In a 1983 interview with John Cunningham in the UK-based Guardian, Booher said that “I know how to play the heart strings … It’s always the babyface and the heel. I can play either one, though I usually play the heel. I play the brutish, nasty, spoiled, egotistical bully. The audience love to boo me. But inside the heel I like to be dramatic and sexy. I love to be spoiled. I love to be a bitch.”

Booher didn’t shy away from the racier side, and for a time, operated a sex chat line — perhaps the first — and did mud wrestling and wrestled topless.

“Am I being sexually exploited if my breasts fall out in the mud, or if I do a layout in a magazine? I’m not manipulated by anyone except myself,” she told the Guardian. “I don’t believe that women’s problems are due to men overpowering them, because women have to be responsible for themselves.”

Matt Cimber was the man who produced GLOW, and in a 2017 interview, said that Booher’s character, Matilda the Hun (taken from the Death Race 2000 flick) was “one of the great villains of all time.” The character was out there, fierce and fiery, wearing leopard-print and lace, Booher was also physically bigger than most of the other GLOW girls.

In a 2018 interview with Sara Nathan in the New York Post, Booher said that she had a chance to add to her income while in GLOW, but was denied. “[GLOW producers] wouldn’t allow me . . . I was offered a $1 million beer commercial and shows that would [have] set me up for life, but they said, ‘We own you,'” said Booher. “I had a child and a husband who counted on me.”

After the initial 1986 season, Booher quit GLOW and jumped to the other all-women’s promotion, Powerful Women of Wrestling.

There was always more work on TV, and she appeared on shows such as Mama’s Family and Night Court, and is in the Mel Brooks classic Spaceballs as a bearded lady.

Matilda the Hun at the 2017 Cauliflower Alley Club. Photo by Brad McFarlin

In the Post interview, Booher said that her ailments were due to wrestling. At the time, she was 66 and living in a senior-citizens community near Long Beach, Calif., using a wheelchair. Lupus and peripheral neuropathy were two of her issues, and two toes had been amputated. “All my nerves are dying in my fingers and toes and no one can tell me why,” she said. “I have a lot of health issues from GLOW, from lifting and slamming six days a week. The lifestyle of a wrestler, male or female, is brutal.”

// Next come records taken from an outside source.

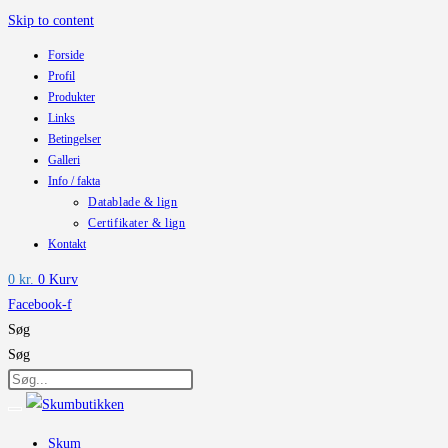
Skip to content
Forside
Profil
Produkter
Links
Betingelser
Galleri
Info / fakta
Datablade & lign
Certifikater & lign
Kontakt
0
kr.
0
Kurv
Facebook-f
Søg
Søg
Skum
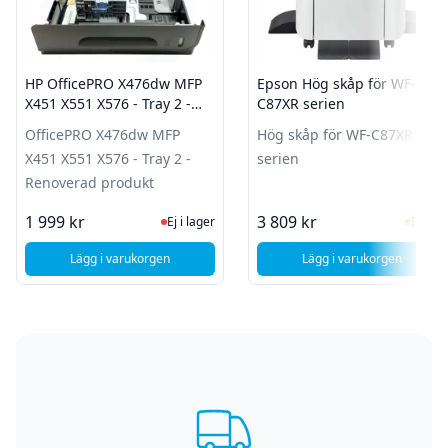
HP OfficePRO X476dw MFP
Epson Hög skåp för WF-
X451 X551 X576 - Tray 2 -
C87XR serien
Renoverad produkt
OfficePRO X476dw MFP
Hög skåp för WF-C87XR
X451 X551 X576 - Tray 2 -
serien
Renoverad produkt
Ej i lager, besök produktsidan för sen
I Lag
1 999 kr
3 809 kr
Ej i lager
I lager
Lägg i varukorgen
Lägg i varukorgen
, HP OfficePRO X476dw MFP X451 X551 X576 - Tray 2 - Ren
, Epson Hög skåp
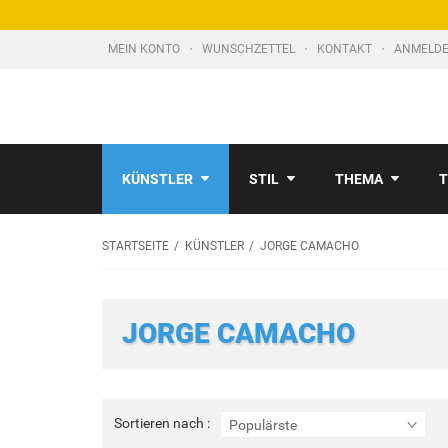
MEIN KONTO
WUNSCHZETTEL
KONTAKT
ANMELDE
KÜNSTLER
STIL
THEMA
T
STARTSEITE
KÜNSTLER
JORGE CAMACHO
JORGE CAMACHO
Sortieren
Sortieren nach :
Populärste
nach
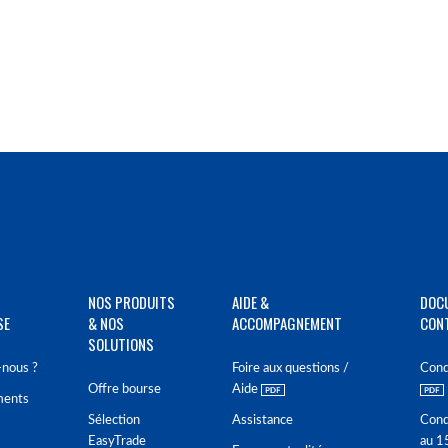
NOS PRODUITS
AIDE &
DOC
SE
& NOS
ACCOMPAGNEMENT
CON
SOLUTIONS
nous ?
Foire aux questions /
Cond
Offre bourse
Aide
ments
Sélection
Assistance
Cond
EasyTrade
au 1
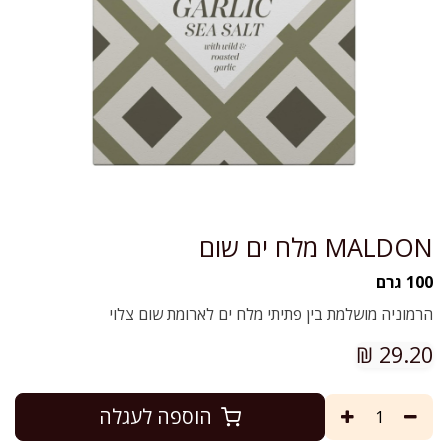
MALDON מלח ים שום
100 גרם
הרמוניה מושלמת בין פתיתי מלח ים לארומת שום צלוי
₪
29.20
הוספה לעגלה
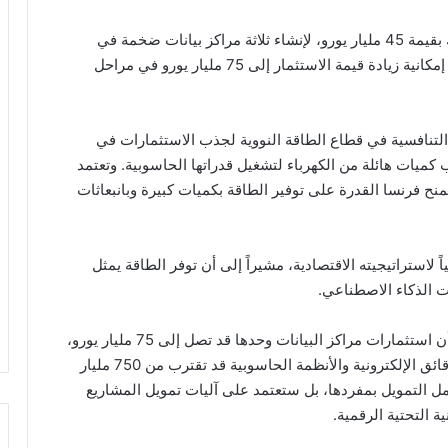
تتضمن الحزمة الاستثمارية تعهداً من شركة سوفت بنك بقيمة 45 مليار يورو، لإنشاء ثلاثة مراكز بيانات ضخمة في
منطقة أو دو فرانس شمال البلاد بحلول عام 2031، مع إمكانية زيادة قيمة الاستثمار إلى 75 مليار يورو في مراحل
التنافسية في قطاع الطاقة النووية لجذب الاستثمارات في
 كميات هائلة من الكهرباء لتشغيل قدراتها الحاسوبية. وتعتمد
 تضم 57 مفاعلاً نووياً، ما يمنح فرنسا القدرة على توفير الطاقة بكميات كبيرة وبانبعاثات
ً لاستراتيجيته الاقتصادية، مشيراً إلى أن توفر الطاقة يمثل
ت الذكاء الاصطناعي.
من جهته، صرح ماسايوشي سون، رئيس سوفت بنك، أن استثمارات مراكز البيانات وحدها قد تصل إلى 75 مليار يورو،
مشيراً إلى أن القيمة الإجمالية للمشاريع المرتبطة بالرقائق الإلكترونية والأنظمة الحاسوبية قد تقترب من 750 مليار
مل التمويل بمفردها، بل ستعتمد على آليات تمويل المشاريع
ة التحتية الرقمية.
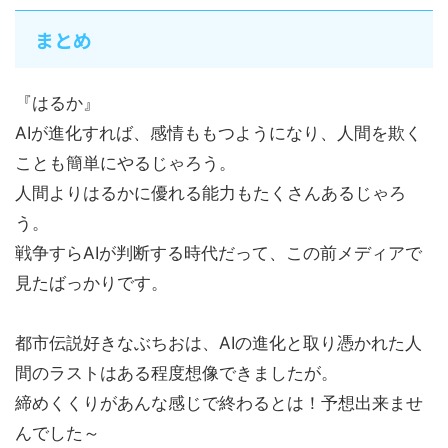
まとめ
『はるか』
AIが進化すれば、感情ももつようになり、人間を欺く
ことも簡単にやるじゃろう。
人間よりはるかに優れる能力もたくさんあるじゃろ
う。
戦争すらAIが判断する時代だって、この前メディアで
見たばっかりです。
都市伝説好きなぶちおは、AIの進化と取り憑かれた人
間のラストはある程度想像できましたが。
締めくくりがあんな感じで終わるとは！予想出来ませ
んでした～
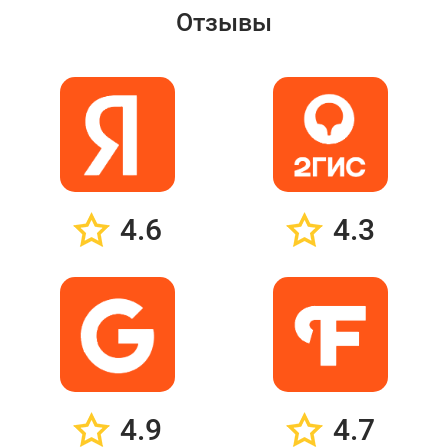
Отзывы
4.6
4.3
4.9
4.7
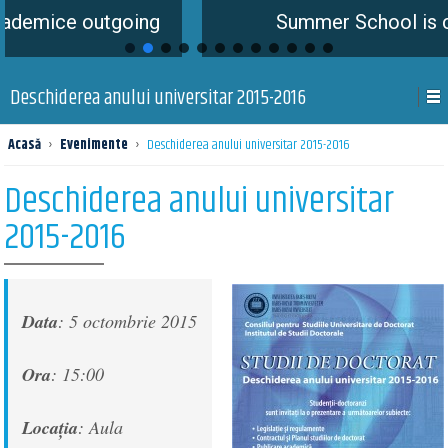
outgoing
Summer School is coming so
Deschiderea anului universitar 2015-2016
Acasă
›
Evenimente
›
Deschiderea anului universitar 2015-2016
Deschiderea anului universitar
2015-2016
Data
: 5 octombrie 2015
Ora
: 15:00
Locația
: Aula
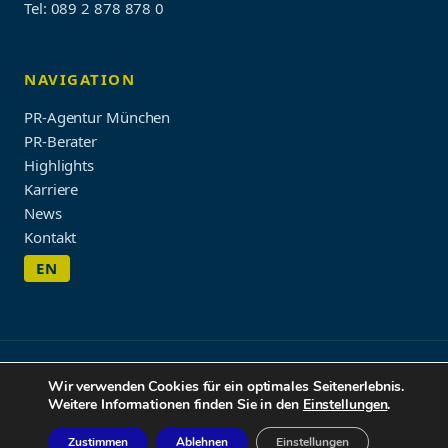
Tel: 089 2 878 878 0
NAVIGATION
PR-Agentur München
PR-Berater
Highlights
Karriere
News
Kontakt
EN
Impressum & Datenschutz
Wir verwenden Cookies für ein optimales Seitenerlebnis.
© 2026 WORDUP PR
Weitere Informationen finden Sie in den
Einstellungen
.
Zustimmen
Ablehnen
Einstellungen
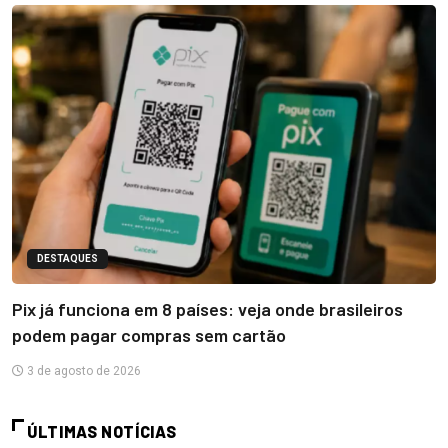
DESTAQUES
Pix já funciona em 8 países: veja onde brasileiros
podem pagar compras sem cartão
3 de agosto de 2026
ÚLTIMAS NOTÍCIAS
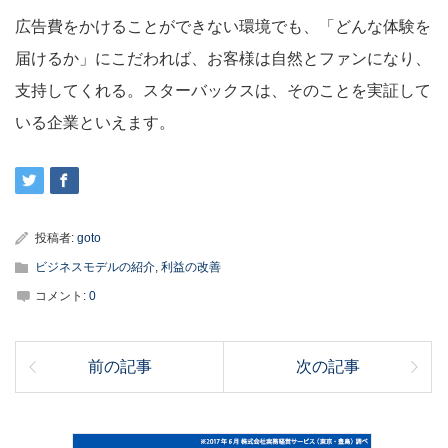
広告費をかけることができない環境でも、「どんな体験を
届けるか」にこだわれば、お客様は自然とファンになり、
支持してくれる。スターバックスは、そのことを実証して
いる企業といえます。
投稿者:
goto
ビジネスモデルの紹介
,
利益の改善
コメント:
0
前の記事
次の記事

Like the other GLOW girls, Booher was swept up in recent years through a 2012 documentary about the show, and a Netflix show loosely based on the promotion. Booher, in her mobile scooter, was among the GLOW girls presented with an award at the 2017 Cauliflower Alley Club reunion.

Active on social media, with a website, Booher kept fans informed of her triumphs and health challenges.